Dalam sebuah diskusi tentang tren regional dan global bangunan hijau, Wakil Presiden McGraw Hill, Harvey Bernstein menyatakan bahwa melonjaknya kesadaran untuk membangun gedung yang ramah lingkungan ini tidak hanya terpusat di satu kawasan atau negara saja, namun menyebar secara global. Angka kenaikan gedung yang ramah lingkungan di Afrika Selatan meningkat hingga tiga kali lipat, naik dua kali lipat di Jerman, Norwegia dan Brasil, serta tumbuh antara 33 hingga 68% di Amerika Serikat, SIngapura, Inggris Raya, Uni Emirat Arab dan Australia.
Jika di masa lalu pemicu utama untuk mendirikan gedung yang ramah lingkungan adalah hanya untuk “melakukan hal yang benar”, seperti dimuat dalam kajian tahun 2008, namun d tahun 2012 dorongan bisnis atas permintaan pasar dan klien merupakan alasan kunci untuk membangun gedung-gedung yang ramah lingkungan. Dengan kata lain, gedung ramah lingkungan kini menjadi sebuah kebutuhan dalam bisnis.
Tidak hanya di negara-negara maju di belahan dunia Barat, studi ini juga mengungkap bahwa Benua Asia tidak kalah dalam kenaikan jumlah gedung yang ramah lingkungan. Singapura adalah salah satu negara di Asia yang mengalami kenaikan jumlah bangunan hijau paling signifikan. KIni, sekitar 64% proyek pembangunan di Singapura adalah bangunan hijau, Pemicu utama dari meningkatnya angka pembangunan gedung yang ramah lingkungan di SIngapura adalah peran pemerintah yang sangat aktif untuk menciptakan kebijakan yang ketat terhadap daya dukung lingkungan setempat. Sementara di beberapa negara lain, pencitraan dan kepentingan humas masih menjadi alasan utama untuk membangun gedung yang ramah lingkungan.

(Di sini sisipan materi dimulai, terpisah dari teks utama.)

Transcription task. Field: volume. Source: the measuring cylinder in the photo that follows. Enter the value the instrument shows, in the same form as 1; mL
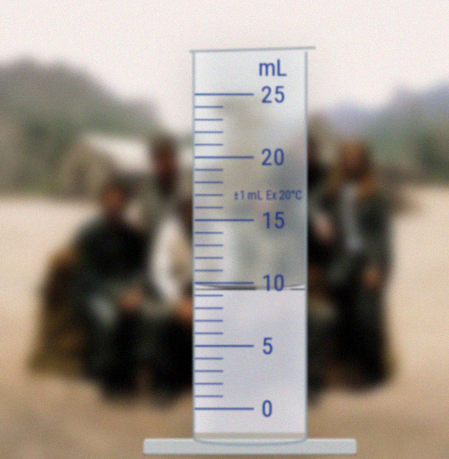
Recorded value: 9.5; mL
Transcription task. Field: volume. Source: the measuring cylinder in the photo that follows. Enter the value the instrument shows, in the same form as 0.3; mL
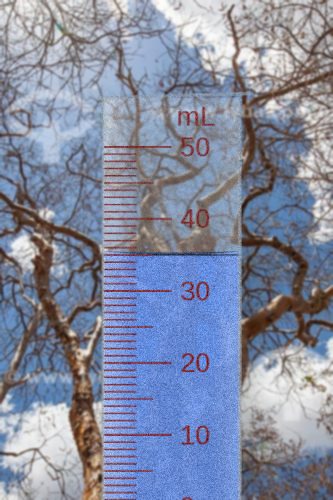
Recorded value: 35; mL
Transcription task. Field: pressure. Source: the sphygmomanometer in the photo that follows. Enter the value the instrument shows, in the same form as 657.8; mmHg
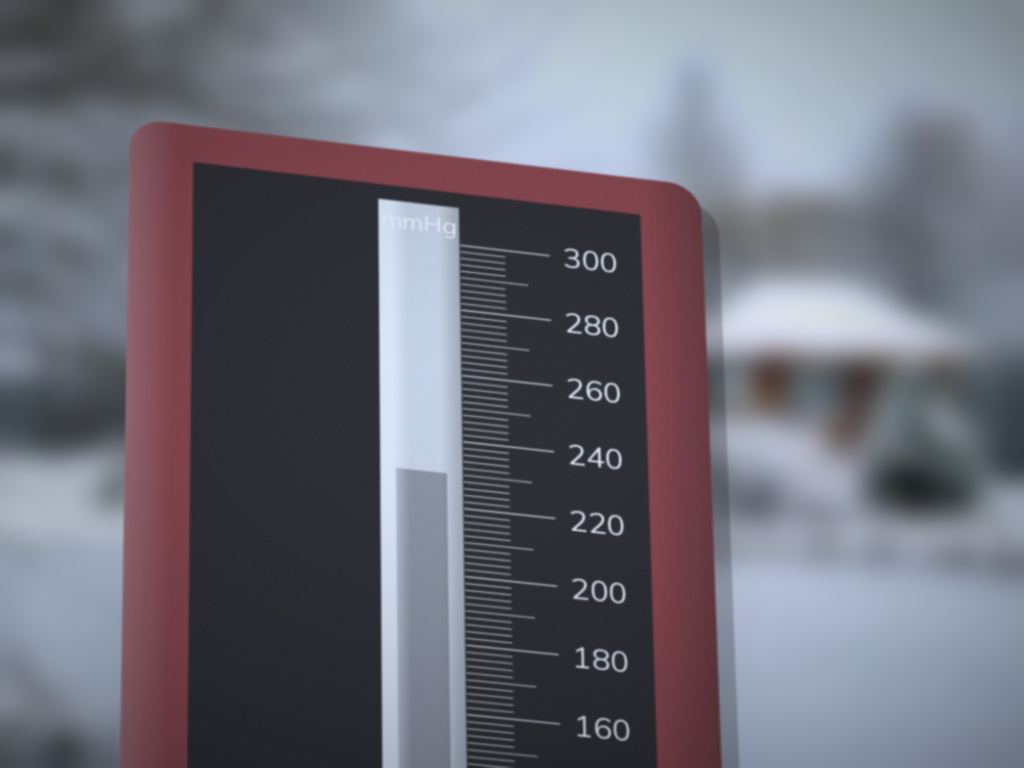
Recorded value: 230; mmHg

Namun, meningkatnya pembangunan bangunan hijau ini masih menyisakan kendala, terutama dari sudut pandang biaya, lemahnya kesadaran publik dan lemahnya dukungan pemerintah atau kurangnya insentif bagi pembangunan bangunan ramah lingkungan.
Hal ini disampaikan oleh Wakil Presiden Johnson Controls yang menyatakan bahwa keterbatasan dana menjadi penyebab pemilik gedung membangun gedung yang masih belum efisien secara energi. Hal ini terutama diikuti oleh lamanya jangka waktu kembalinya investasi yang ditanam dan ketidakjelasan suku bunga perbankan.
Sementara itu, menurut Direktur C40 Sustainable Communities Initiative bahwa kunci untuk mengatasi hal ini ada di sektor publik dan pemegang otoritas dalam pemerintahan lokal yang memiliki kekuasaan terhadap kebijakan. “Walikota dan pemerintah kota memiliki kekuasaan dan harus memiliki keinginan kuat untuk melawan perubahan iklim,” ungkapnya. Dalam catatannya, kota-kota yang berhadapan langsung dengan pesisir di dunia ini mencapai 90%, dan mereka semua beresiko terdampak bencana jika gagal mengatasi hal ini.
Bagaimana dengan di Indonesia sendiri? Di tanah air, peraturan terkait bangunan hijau ini baru mulai diaplikasikan bulan April 2013 silam oleh Pemerintah DKI Jakarta.
Semua sekolah dan semua lembaga pendidikan dengan luas 10.000 meter persegi atau lebih, semua hotel dan pusat kesehatan dengan luas lebih dari 20.000 meter persegi, pusat perbelanjaan, kompleks apartemen dan perkantoran lebih dari 50.000 meter persegi, akan terkena peraturan ini. Berdasar data dari pemerintah kota, sekitar 200 bangunan mask ke dal am kriteria ini.
Dalam peraturan baru ini, ada lima kategori yang harus dipenuhi pemilik gedung untuk memenuhi kriteria ramah lingkungan. Pertama adalah manajemen bangunan. Untuk bangunan baru penerapan peraturan ini dimulai sejak masa pembangunan konstruksi, namun bagi bangunan lama penerapan peraturan ini hanya diberlakukan dalam operasional gedung sehari-hari.
Komponen kedua adalah efisiensi energi, yang fokus menekan konsumsi energi dengan memaksimalkan penggunaan pencahayaan alami. Ketiga adalah konservasi air. Semua bangunan harus menerapkan penggunaan air yang efisien, daur ulang air dan memiliki penyimpan air.